Who Should Be Held Responsible for Corporate Governance Decisions: Shareholders, Managers, or Both?

Introduction

The responsibility for making corporate governance decisions is a complex issue that involves shareholders, managers, and some might argue both. This debate is particularly pertinent in today's business environment, where the interests of all stakeholders need to be balanced. Below, we will explore the roles of shareholders and managers, and consider whether a hybrid approach might be the most effective solution.

Shareholder Involvement in Corporate Governance

Shareholders, who are technically the owners of a company, have a say in the company's governance through the election of the Board of Directors. Members of the Board then elect the CEO, who manages the day-to-day operations of the company. Shareholders have the power to vote out underperforming Board members and replace them with new ones if they are dissatisfied with the outcomes. This power is typically exercised at the annual general meeting (AGM) or special meetings.

However, the practicalities of involving each shareholder in governance decisions can be challenging due to several factors:

Time constraints: It is impractical to expect every shareholder to be involved in every decision due to time limitations. Limited knowledge: Shareholders may lack the specific sector knowledge and expertise required to make informed decisions on corporate governance matters. Cost: Bringing every shareholder into the decision-making process could be prohibitively expensive for the company.

Managerial Responsibility

Managers act on behalf of the shareholders every day and are responsible for making governance decisions. Since the shareholder base of most large corporations is vast and diverse, it would be nearly impossible to involve individual shareholders in most decisions. Managers execute policies, implement strategies, and handle day-to-day operations based on the directives and expectations of the Board and ultimately, the shareholders.

Moreover, the expertise and experience of managers are crucial. They understand the intricacies of the business, regulatory landscapes, and long-term strategies needed to drive the company's success. Without their input, decisions about governance could be misguided or ineffective.

Shared Responsibility

Given the challenges faced by both shareholders and managers, the most viable approach may be a shared responsibility. Shareholders should retain the ultimate oversight role.
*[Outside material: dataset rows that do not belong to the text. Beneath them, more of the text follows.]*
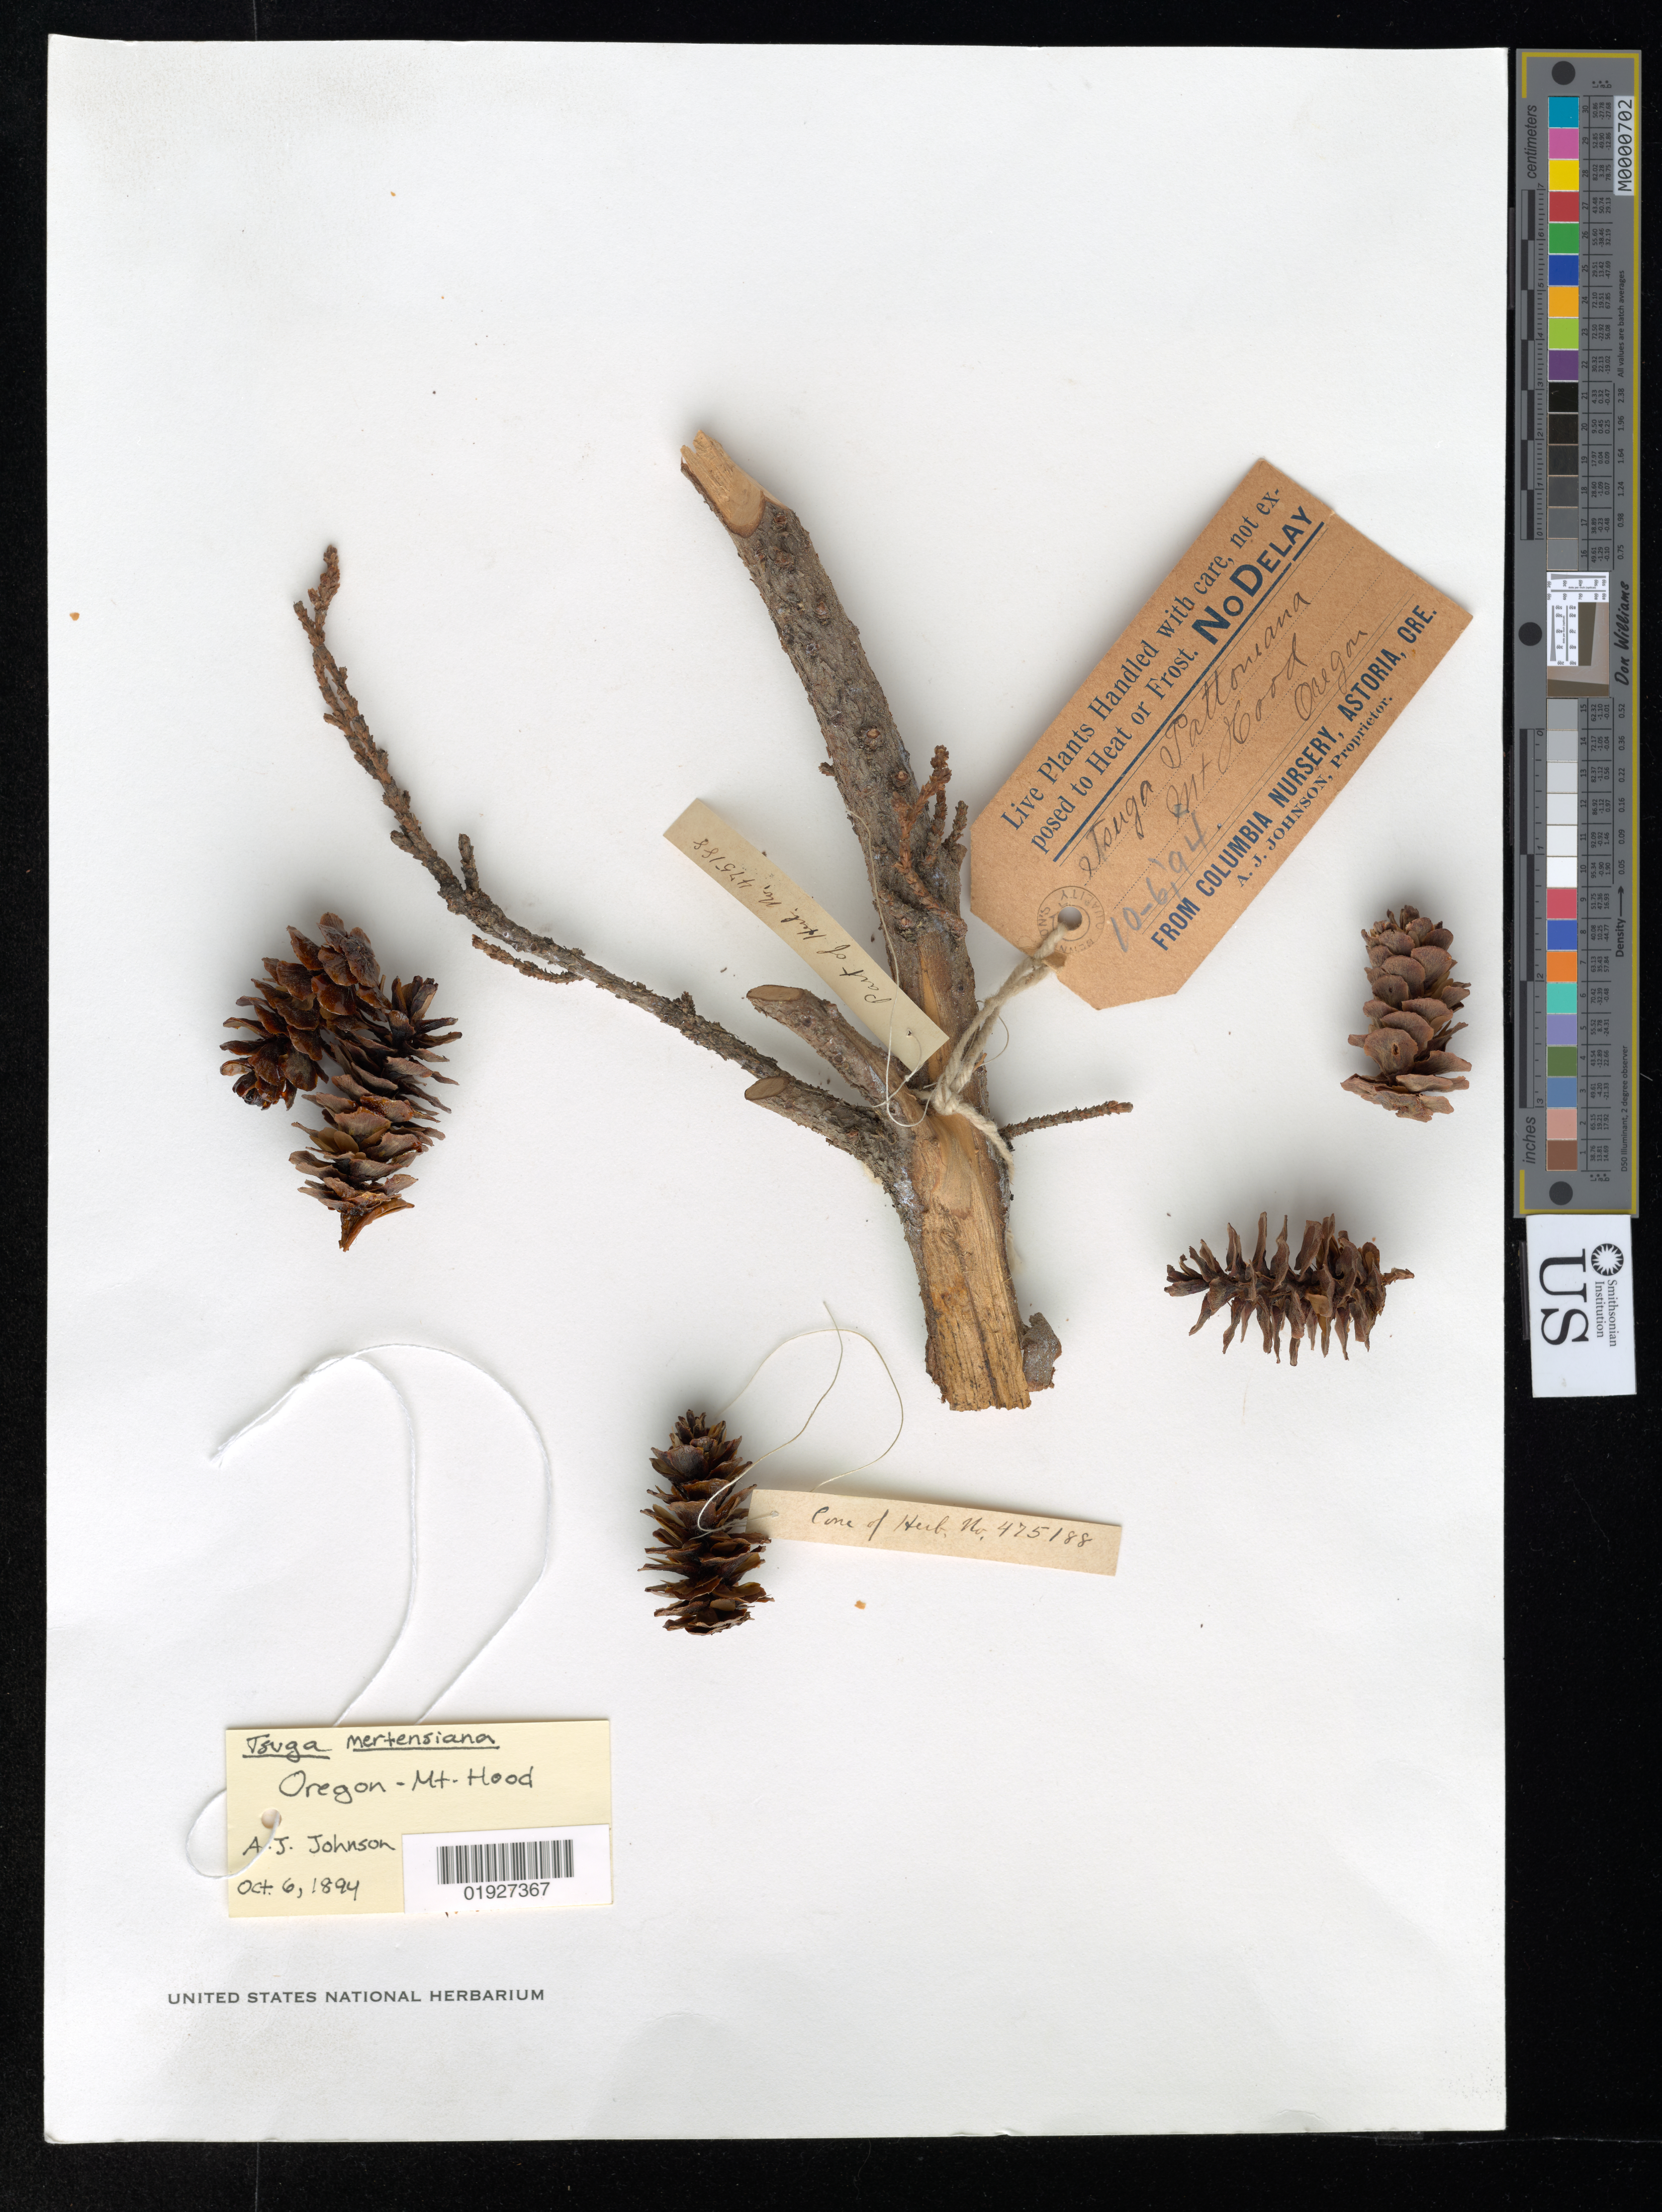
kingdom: Plantae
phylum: Tracheophyta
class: Pinopsida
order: Pinales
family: Pinaceae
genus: Tsuga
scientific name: Tsuga mertensiana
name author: (Bong.) Carrière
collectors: A. Johnson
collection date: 1894-10-06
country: United States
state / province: Oregon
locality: Mt. Hood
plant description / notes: Herb. no. 475188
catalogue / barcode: US 475188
However, it is reasonable to expect managers to prioritize the interests of the shareholders in their governance decisions. There are a few key reasons for this:

Share Ownership: In many cases, senior officers like the CEO may own a significant portion of the company's shares, blurring the line between management and ownership. This ownership structure complicates the traditional view of shareholder control. Expertise: Managers have the professional knowledge and experience to make the most informed decisions about governance. Their expertise should be leveraged. Stakeholder Alignment: Managers should strive to align the company's strategies and practices with shareholder interests. This includes implementing good corporate governance along with effective growth and profit strategies. Accountability: If management ignores or goes against the will of a majority of shareholders, dissatisfied shareholders can take action, such as selling their shares or replacing them with other investors.

Shareholders should also have the right to be informed about critical corporate governance decisions, especially those that are required by regulatory bodies. Misunderstandings about these decisions can lead to conflicts. Regular communication and transparency are key.

Conclusion

The debate over who should be responsible for corporate governance decisions is multifaceted. While shareholders play a crucial role in ultimate oversight and management accountability, managers' day-to-day expertise and experience are indispensable. A balanced approach that involves both parties can ensure the best outcomes for all stakeholders. Ultimately, the goal should be to create a governance framework that respects the interests of shareholders while leveraging the best strategic and operational insights available from the management team.